Jeanne Barseghian (/fr/; born 6 December 1980) is a French politician who was the mayor of Strasbourg and has been a member of its city council. She has been a member of Europe Ecology – The Greens (EELV) since 2013. She was elected in 2014 to the City Council of Strasbourg, and to the Eurométropole de Strasbourg Council. She was elected mayor of Strasbourg after she successfully led the EELV list in the 2020 municipal election there.

==Early life==
Barseghian was born in Suresnes to a French family of Armenian descent. Her great-grandfather was the Armenian intellectual Sarkis Barseghian, and her great-grandmother was the writer and Member of the Armenian Parliament Perchuhi Partizpanyan-Barseghyan.

Barseghian studied law at Paris Nanterre University, specializing first in Franco-German law. She then studied environmental law at the Robert Schuman University in Strasbourg, and trained as an ecological advisor at the Institut Eco-Conseil in Strasbourg.

==Career==
Barseghian moved to Strasbourg in 2002, to study environmental law. There she became involved in environmental and ecological activism with groups like Alsace Nature (fr). After she completed her legal studies, she advised companies, communities and local groups on economic, social and environmental issues. She worked on topics like the development of sustainable tourism around the Rhine, including for the Alsace Regional Council.

In 2009, Barseghian was a founder of a branch of the Sevak Association, an Armenian diaspora organization named for Paruyr Sevak.

In 2012, Barseghian resumed working for the Alsace Regional Council, consulting for the environmental caucus. She also worked as a public health consultant for hospitals.

In 2013, Barseghian joined the EELV, in advance of the 2014 French municipal elections. She was placed in 4th position on the EELV list in the municipal elections, and was named co-chair of the platform committee. She won a seat in the election, becoming a councilor at Strasbourg City Hall and the Strasbourg Eurometropolis. There she served as a member of the environmental and waste reduction committees.

In October 2019, Barseghian was named first on the greens' party list for the 2020 municipal elections in Strasbourg. In the first round, held on March 15, 2020, she placed first with 27.87% of the vote, substantially ahead of competitors including Alain Fontanel (fr) and Catherine Trautmann. Due to the COVID-19 lockdowns the second round of the election was postponed to June 28, 2020, when Barseghian faced Fontanel and Trautmann, whose lists had merged with other significant competitors in the first round. Barseghian won the second round with 41.7% of the vote.

Barseghian became mayor of Strasbourg on July 4, 2020. This made her the first mayor of the city representing the green movement, and also the first whose family was not from the Alsace Region. Barseghian also became the first vice president of the Eurométropole de Strasbourg.

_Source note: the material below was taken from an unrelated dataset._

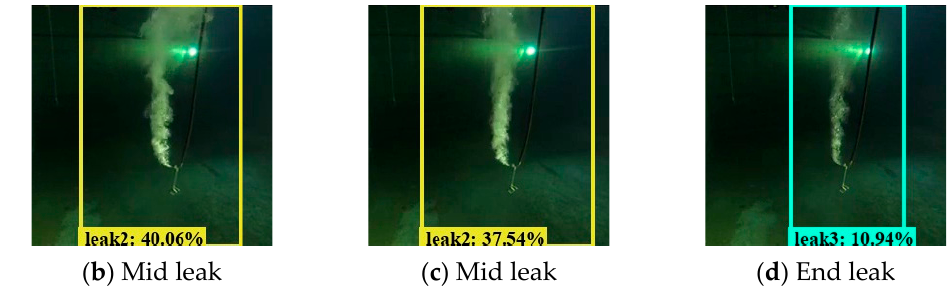
Figure 20. Visualization examples of the YOLOv4 model developed by the image size 480 × 480 dataset under the Co. L. Mar. dataset.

In her first speech as mayor, Barseghian declared an ecological state of emergency, and reiterated her commitment to various measures that she had campaigned on including the demineralization of the city center, the creation of new parks and cycling paths, the exclusion of diesel vehicles from the city center by 2025 (which had also been a policy of her predecessor, Roland Ries), and giving aid to feminist associations.